Virtual Event Agenda Builder

Plan a half-day or full-day virtual event with sessions and breaks

Generate a timed virtual event agenda with session titles, speakers, type (keynote/panel/workshop), Q&A slots, and automatic break scheduling. The tool stacks each block end-to-end from your start time and exports clean Markdown.

How are session times calculated?

Each block starts exactly when the previous one ends. The tool takes your event start time, adds the duration of the first block to get its end time, then uses that end time as the start of the next block, and so on down the list.

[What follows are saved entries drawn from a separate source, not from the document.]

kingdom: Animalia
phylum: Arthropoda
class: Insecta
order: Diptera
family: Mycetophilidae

Plan a virtual event that respects everyone’s attention

A virtual event lives or dies on its pacing. Sessions that overrun, missing breaks, and a vague run of show are the difference between an event people stay for and one they quietly close the tab on. This builder lets you stack sessions, panels, workshops, Q&A, and breaks into a single timed agenda, computing every start and end time for you so the schedule always adds up.

How it works

You set an event date and a start time. Each block you add has a type, a title, a duration in minutes, and an optional speaker. The tool computes the timeline by chaining blocks end to end: the first block starts at your chosen start time, and its end time is the start plus its duration. The next block begins exactly at that end time, and the process repeats down the list. Break blocks work the same way but only need a duration. The final block’s end time is the event’s close.

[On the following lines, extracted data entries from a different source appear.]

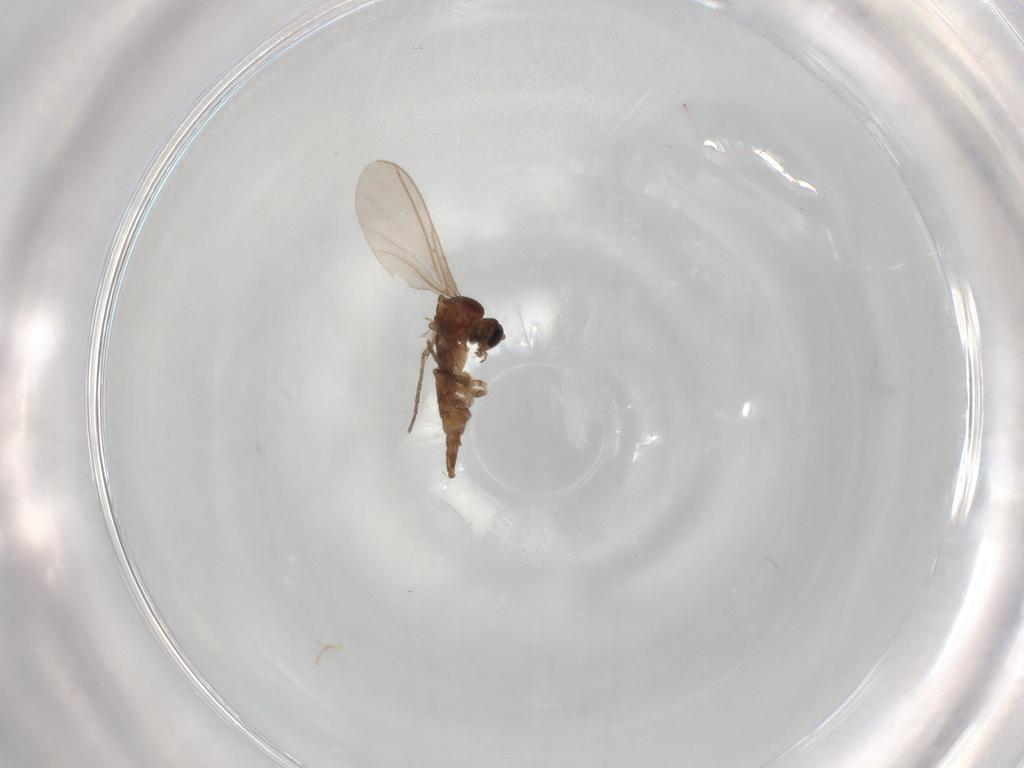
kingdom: Animalia
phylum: Arthropoda
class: Insecta
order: Diptera
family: Sciaridae
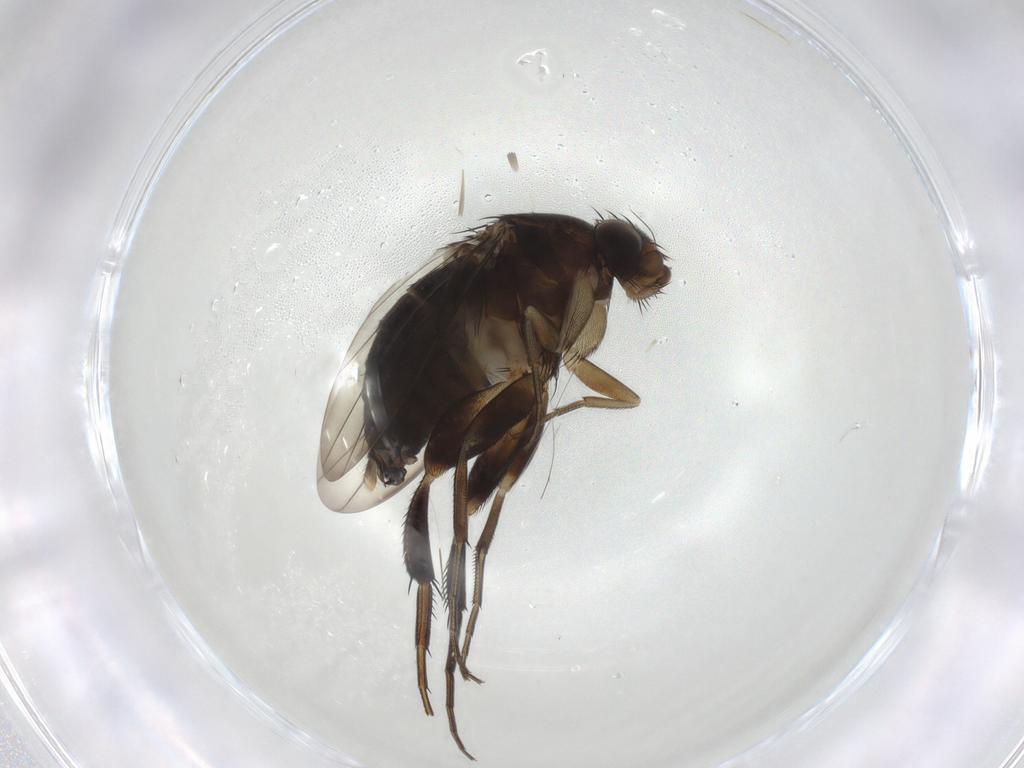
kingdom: Animalia
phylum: Arthropoda
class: Insecta
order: Diptera
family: Phoridae
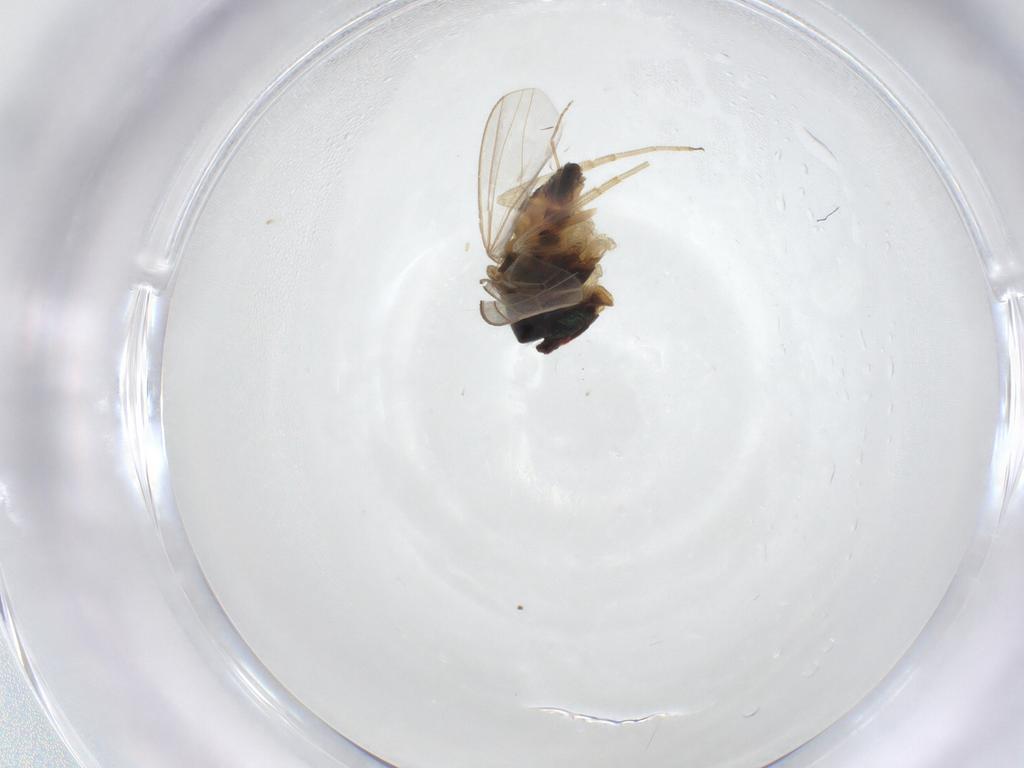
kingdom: Animalia
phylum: Arthropoda
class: Insecta
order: Diptera
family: Dolichopodidae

Times are formatted in 24-hour or 12-hour style based on your locale, and the export renders as a clean Markdown table you can paste into an invite, a landing page, or a run-of-show document.

Tips and example

For a half-day event starting at 09:00, a workable rhythm is: 09:00 opening keynote (30 min), 09:30 panel (45 min), 10:15 break (10 min), 10:25 workshop (50 min), 11:15 Q&A (20 min), 11:35 closing (10 min). Notice each block begins where the last ended. Keep talks short, put a break before attention flags rather than after, and label speakers clearly so attendees know who to expect.